Schuette’s comments were widely discussed in Cologne’s media, and a few days later, Mayor Jürgen Roters transferred Schuette to a different position (as a civil servant he couldn’t be fired.) “Cologne residents are socially involved and open to dialogue,” Roters told Haaretz at the time, rejecting Schuette’s claims. “The debate over the museum and the archaeological site was lively from the start and included budgetary, urban and administrative aspects — but it was not at all motivated by anti-Semitism. There are small extreme right-wing groups that try from time to time to exploit the project for their propaganda purposes, but they’ve failed.”

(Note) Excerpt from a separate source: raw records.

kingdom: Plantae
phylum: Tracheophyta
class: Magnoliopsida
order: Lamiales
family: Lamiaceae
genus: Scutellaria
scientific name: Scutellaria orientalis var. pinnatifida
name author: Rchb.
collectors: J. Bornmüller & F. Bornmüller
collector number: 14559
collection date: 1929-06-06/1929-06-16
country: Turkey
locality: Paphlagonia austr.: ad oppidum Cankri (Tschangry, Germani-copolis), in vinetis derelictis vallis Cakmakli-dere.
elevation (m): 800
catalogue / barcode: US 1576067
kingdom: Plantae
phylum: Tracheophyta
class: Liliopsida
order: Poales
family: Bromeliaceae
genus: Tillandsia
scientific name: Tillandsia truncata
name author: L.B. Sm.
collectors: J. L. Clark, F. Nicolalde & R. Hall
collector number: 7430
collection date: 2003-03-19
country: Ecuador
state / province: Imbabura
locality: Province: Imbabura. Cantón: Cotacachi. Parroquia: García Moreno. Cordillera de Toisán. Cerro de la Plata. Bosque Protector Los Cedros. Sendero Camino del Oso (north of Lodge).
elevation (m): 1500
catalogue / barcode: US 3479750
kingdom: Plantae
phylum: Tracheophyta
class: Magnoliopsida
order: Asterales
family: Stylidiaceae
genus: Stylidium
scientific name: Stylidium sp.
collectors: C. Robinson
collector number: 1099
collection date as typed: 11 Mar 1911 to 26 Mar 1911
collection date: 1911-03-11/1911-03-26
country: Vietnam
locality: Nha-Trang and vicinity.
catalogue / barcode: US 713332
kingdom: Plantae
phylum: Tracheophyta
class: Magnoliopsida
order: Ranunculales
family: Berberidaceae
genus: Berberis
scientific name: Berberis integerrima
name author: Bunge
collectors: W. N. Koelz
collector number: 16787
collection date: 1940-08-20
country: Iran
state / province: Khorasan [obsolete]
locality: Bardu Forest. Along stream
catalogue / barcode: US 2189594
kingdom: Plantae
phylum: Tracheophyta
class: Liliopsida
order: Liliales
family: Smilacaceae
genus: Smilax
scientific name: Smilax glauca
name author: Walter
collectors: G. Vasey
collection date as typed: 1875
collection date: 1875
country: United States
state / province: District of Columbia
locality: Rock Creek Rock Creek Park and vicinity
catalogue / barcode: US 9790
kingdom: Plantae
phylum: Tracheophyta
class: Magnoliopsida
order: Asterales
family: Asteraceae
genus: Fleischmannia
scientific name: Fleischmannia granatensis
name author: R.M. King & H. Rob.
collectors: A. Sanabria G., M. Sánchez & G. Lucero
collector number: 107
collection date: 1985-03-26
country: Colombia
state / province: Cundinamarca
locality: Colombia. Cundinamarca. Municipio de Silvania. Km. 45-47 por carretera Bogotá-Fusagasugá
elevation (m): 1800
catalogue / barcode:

But the plans for the museum were opposed not only by the far-right party Pro Koeln. Local politicians from the center-right CDU party (the party of Chancellor Angela Merkel) said it was “madness” for a city already in debt to spend so much money on so massive a project. “Cologne cannot allow itself to build a new museum,” leading local CDU politician Volker Meertz said.
Either way, Schuette had give up the reins, and Trier, his successor, refused to discuss the affair. “I look forward, and not behind; I lock backwards only professionally, in my work as archaeologist,” he said. Of course there were and might still be some who deem the project too expensive, but now that all contracts are signed and the controversy with the Israeli press is over, the population is “overwhelmingly in favor” of the museum, he said.
The local Jews beg to differ. Sure, the right-wing Pro-Koeln party voted against the proposal to build a Jewish museum in the city center, and so did some CDU politicians. But there were also others who didn’t love the idea. “There still is squabbling and a very low acceptance within the population,” said Abraham Lehrer, one of three chairmen of Cologne’s 5,000-member strong Jewish community. Opponents of the project like to blame the municipality’s dire financial situation, arguing that public funds are more urgently needed for social issues and need and to repair streets, Lehrer added. Do anti-Semitic resentments play a role in this? “I wouldn’t rule this out,” he said.
However, he stressed, people who aren’t enthusiastic about the idea of a Jewish museum near their city’s central square should not all be viewed as anti-Semites. “It’s more like a not-in-my-backyard kind of thing.” While he has never encountered anyone who objected to the museum on the grounds that it showed that Jews have been living in this city for more than a millennium and a half, there are those who feel that German postwar guilt feelings prevented the political echelon from opposing the plan, Lehrer said. There are some who claim that, 70 years after the Holocaust some politicians would vote in favor lest they be accused of wanting to “wipe the slate clean,” even if they really oppose it on financial grounds.
And the Jews of Cologne? While supportive of the idea, they never asked for the Archaeological Zone/Jewish Museum, or any other project, and certainly do not consider themselves as the primary beneficiaries of it, according to Lehrer. “We always said the museum is not for us. We don’t need it,” he said. “We will also use it, we will send our young people there because hopefully there will be interesting things to see. But that doesn’t change that it’s not a museum for the Jewish community.”
If the museum fulfills its expectations, it could turn Cologne into a must-see destination for tourists interested in Jewish history, he surmised. “Because this museum is not another Holocaust museum, it’s not another version of the Jewish Museum in Berlin. It will be a museum of Jewish Cologne, and with this it could a name for itself in the Jewish world.”